> Excerpt to read
┄┄┄┄┄┄┄┄┄┄

Crunchy, white, and packed with vitamin C, we love cauliflower for its potential cancer-fighting properties and–of course–its taste. Try it roasted or raw. Here’s a few recipes to start you off.
Everyone loves finger food. Lose the fork and knife for these healthy snacks. Smoky prosciutto and cauliflower fill bitter endive leaves in this flavorful, light treat.
Pair sea scallops with a cauliflower and potato puree for an elegant yet weeknight-friendly meal. Tip: Patting the sea scallops dry before cooking helps ensure a great seared crust.
Far from its overcooked cafeteria-line incarnation, cauliflower takes well to sophisticated flavors and roasts wonderfully. The high heat of this recipe makes cooking fast, but is also necessary for the pretty and tasty browning of the cauliflower's surface. If you want a crunchier texture, add a tablespoon or two of panko at the end with the Parmesan and lemon.
Gruyère's nutty, earthy flavor is a nice match for subtle cauliflower, and crisp breadcrumbs add texture. Substitute broccoli for the cauliflower, if you prefer. You can prepare all the elements for the dish a day ahead, if necessary. Refrigerate the sauce, the cauliflower, and the breadcrumb mixture separately, and simply assemble before baking.

┄┄┄┄┄┄┄┄┄┄

> Data block
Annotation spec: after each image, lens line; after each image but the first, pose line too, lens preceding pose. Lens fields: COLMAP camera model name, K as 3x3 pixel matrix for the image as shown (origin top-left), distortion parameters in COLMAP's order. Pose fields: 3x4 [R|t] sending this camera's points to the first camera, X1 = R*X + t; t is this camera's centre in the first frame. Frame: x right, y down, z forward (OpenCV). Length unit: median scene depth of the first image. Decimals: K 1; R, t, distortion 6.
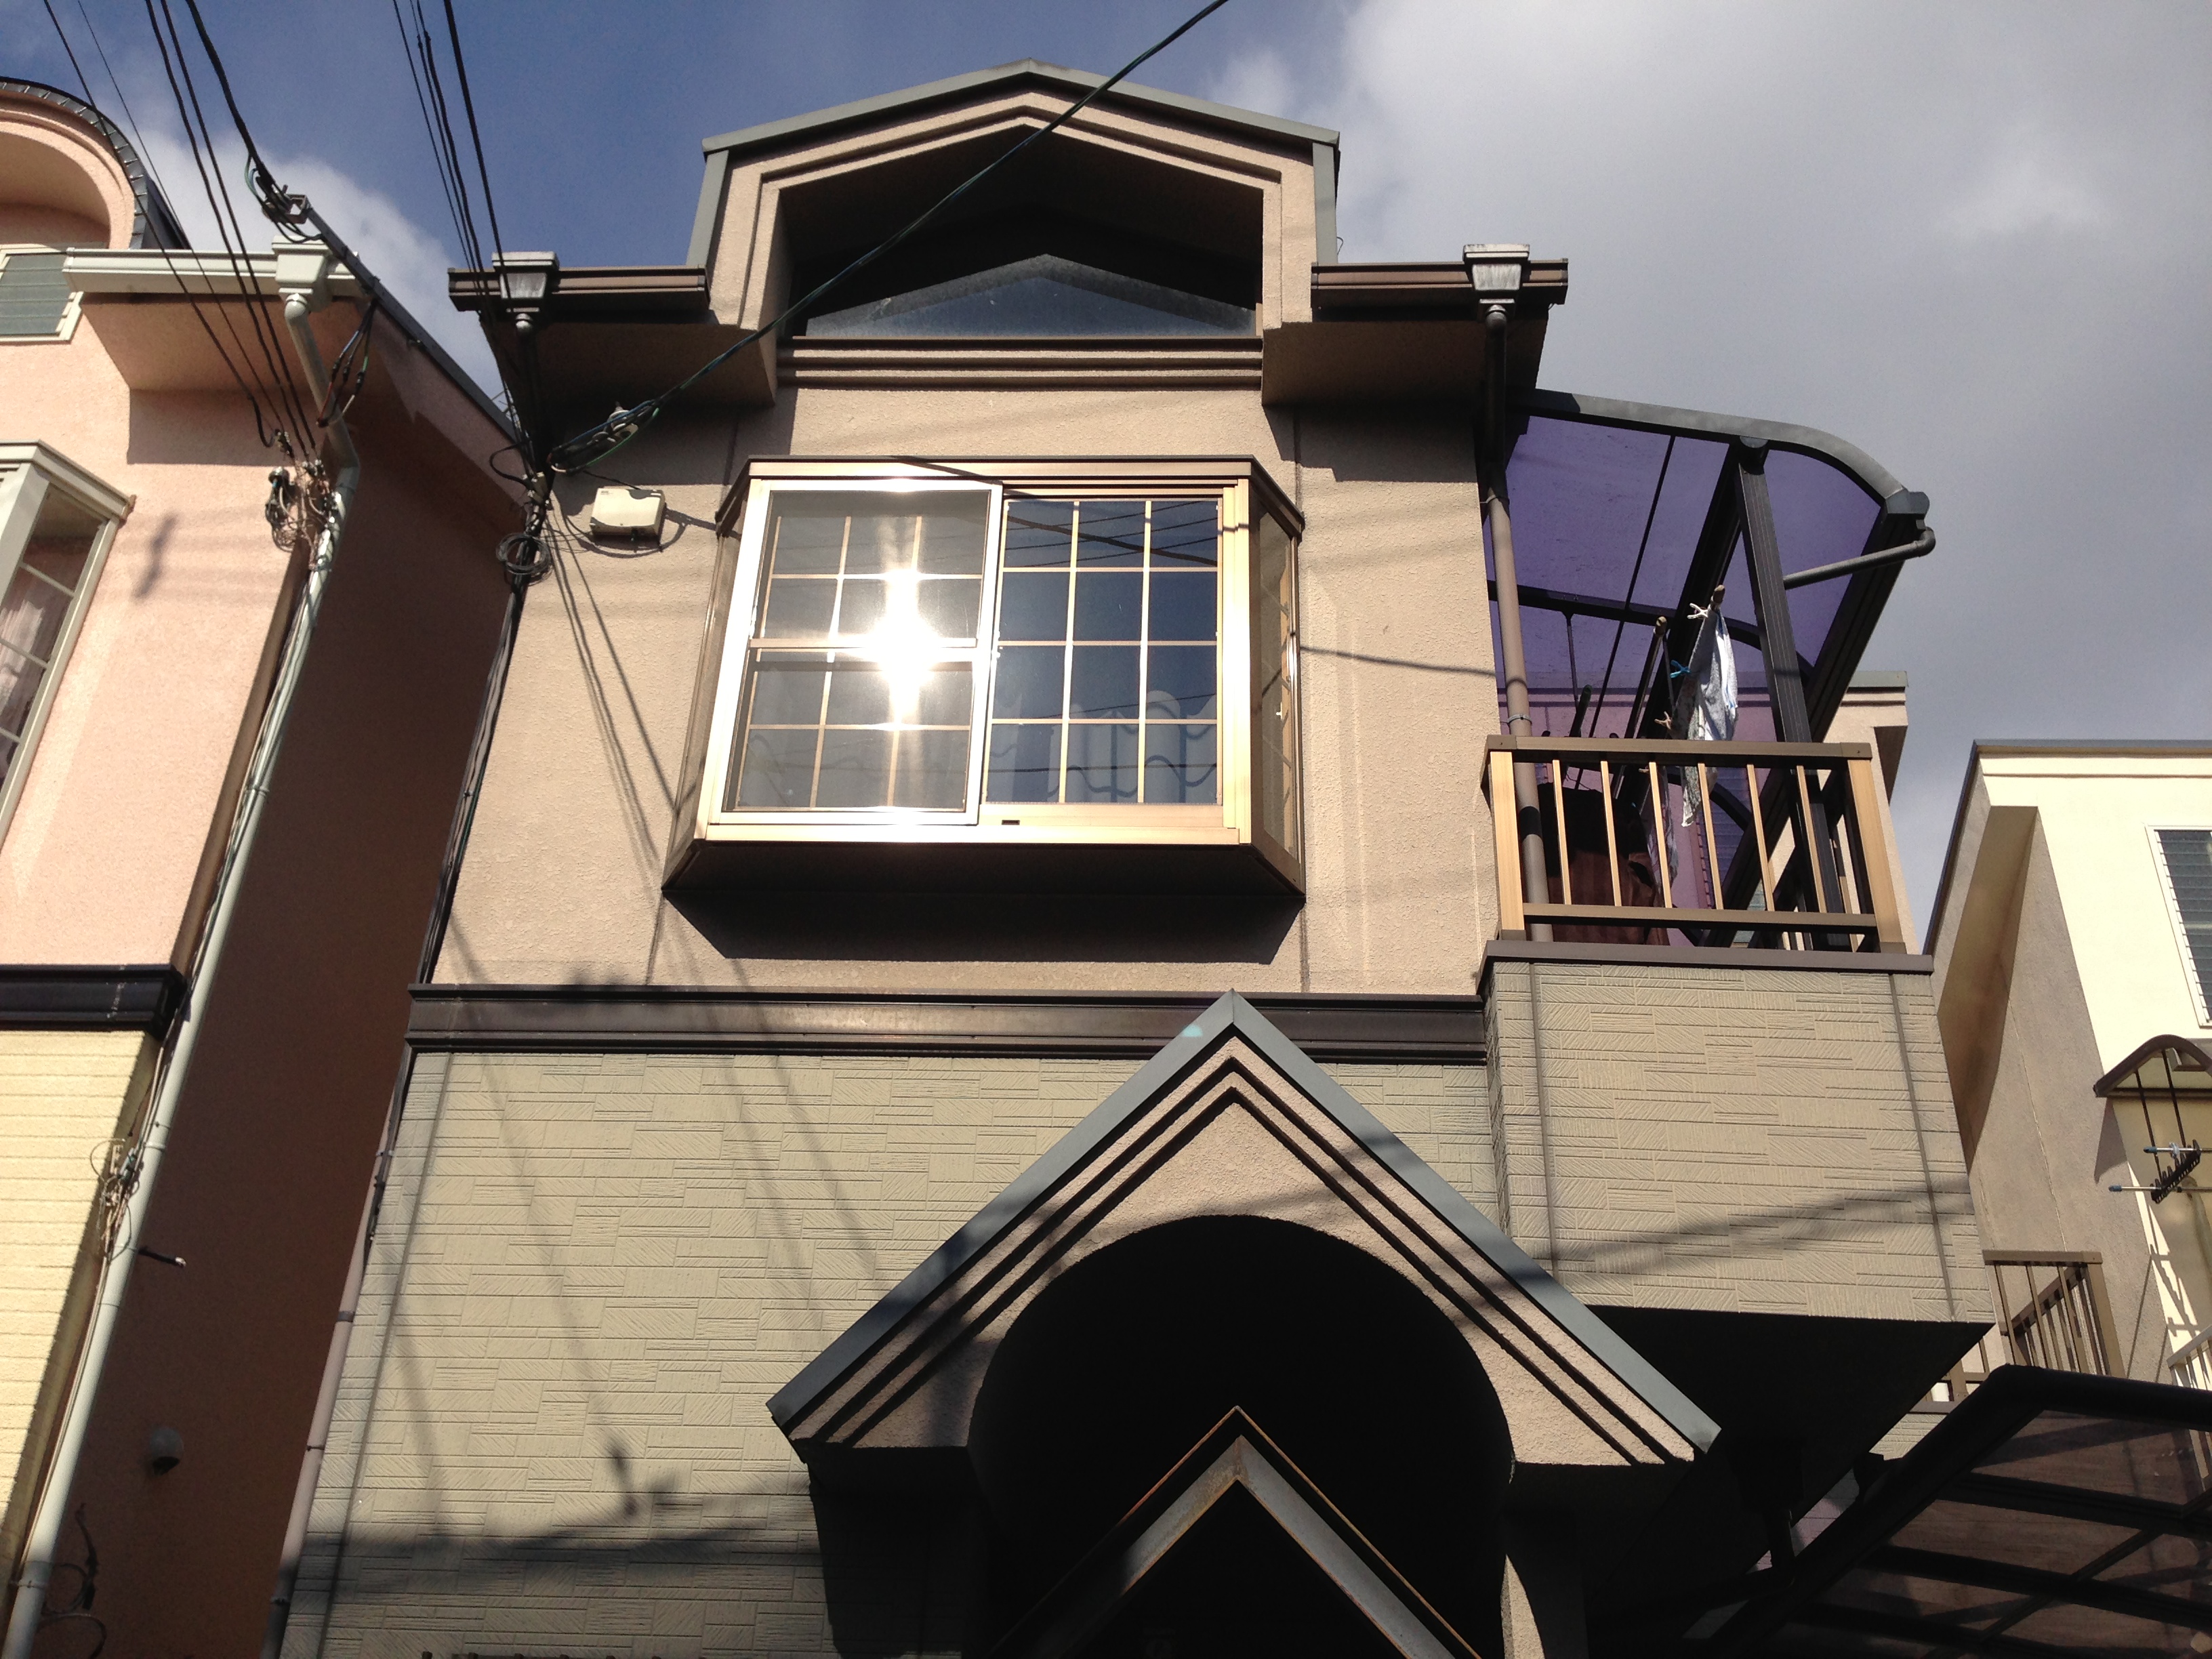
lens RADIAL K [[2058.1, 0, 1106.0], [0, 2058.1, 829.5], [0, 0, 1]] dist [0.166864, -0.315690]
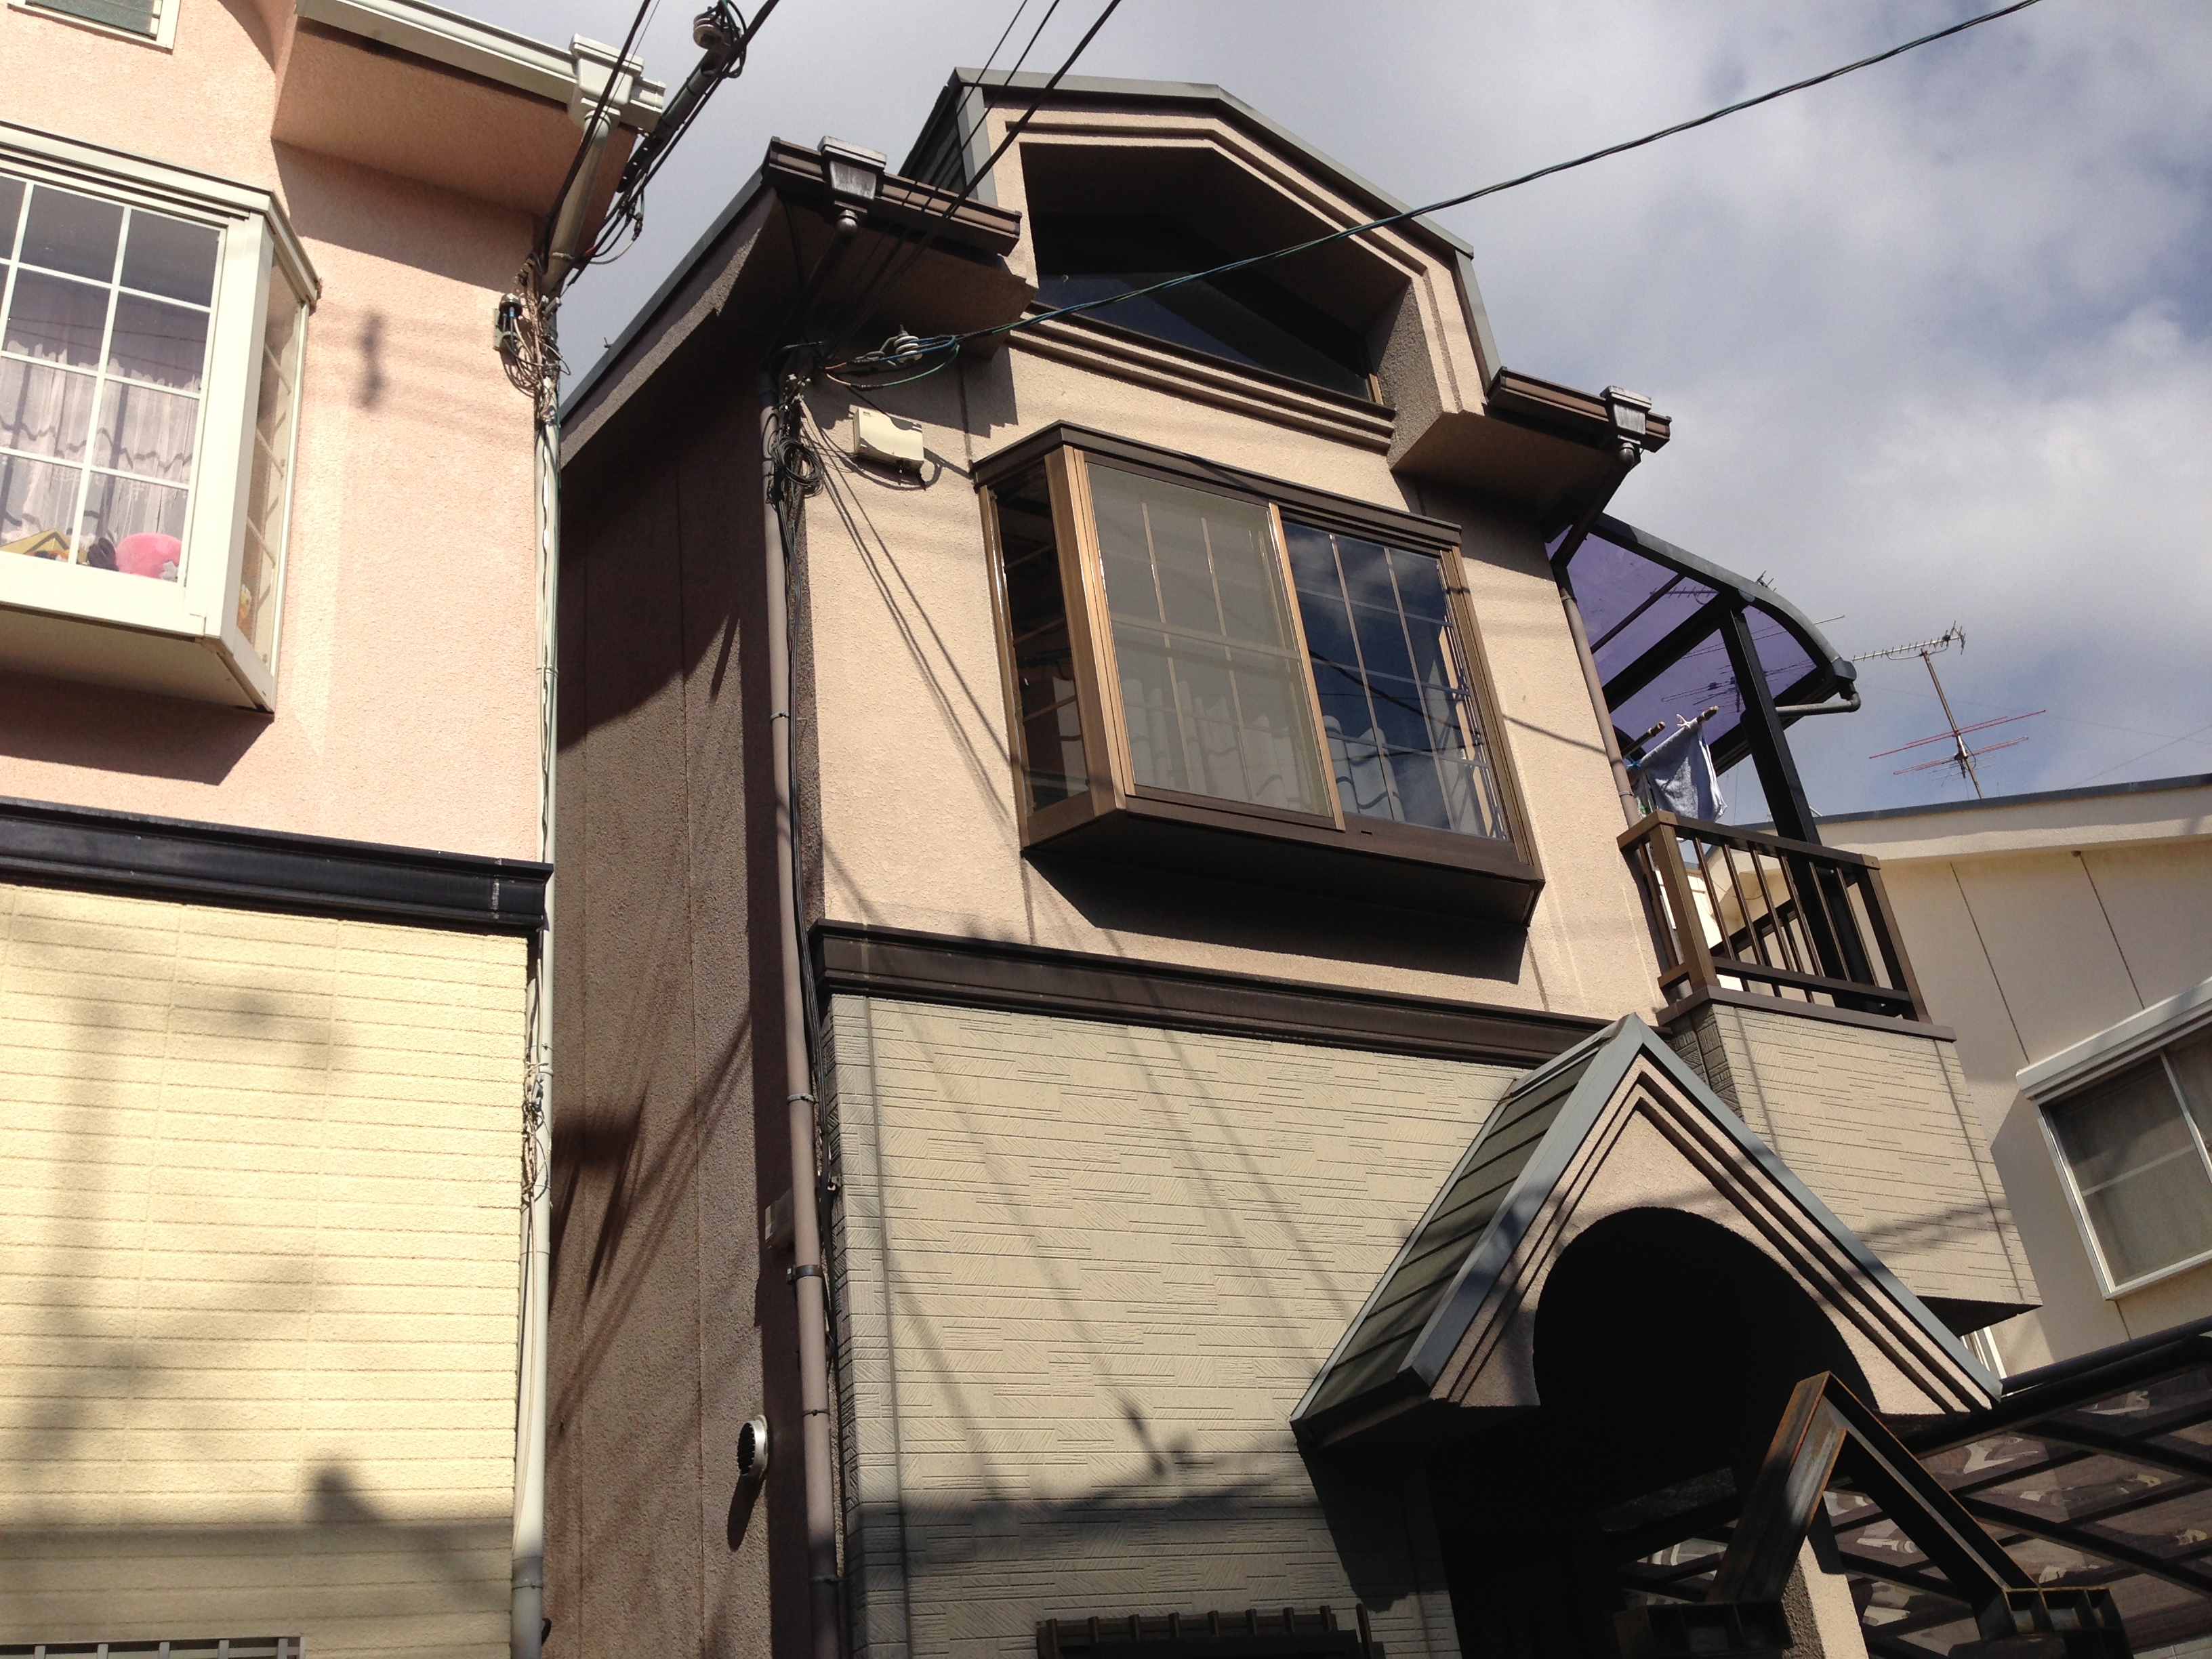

┄┄┄┄┄┄┄┄┄┄

> Exercise 1
According to the cauliflower recipe roundup, why does the roasted cauliflower recipe use high heat? Answer in one to three sentences.
> Exercise 2
Reproduce the passage from the cauliflower recipe roundup starting with "Pair sea scallops" and going on through "Parmesan and lemon.".

> Your response 1
The high heat makes the cooking fast. It is also needed to brown the cauliflower's surface, which makes it both pretty and tasty.

> Your response 2
Pair sea scallops with a cauliflower and potato puree for an elegant yet weeknight-friendly meal. Tip: Patting the sea scallops dry before cooking helps ensure a great seared crust.
Far from its overcooked cafeteria-line incarnation, cauliflower takes well to sophisticated flavors and roasts wonderfully. The high heat of this recipe makes cooking fast, but is also necessary for the pretty and tasty browning of the cauliflower's surface. If you want a crunchier texture, add a tablespoon or two of panko at the end with the Parmesan and lemon.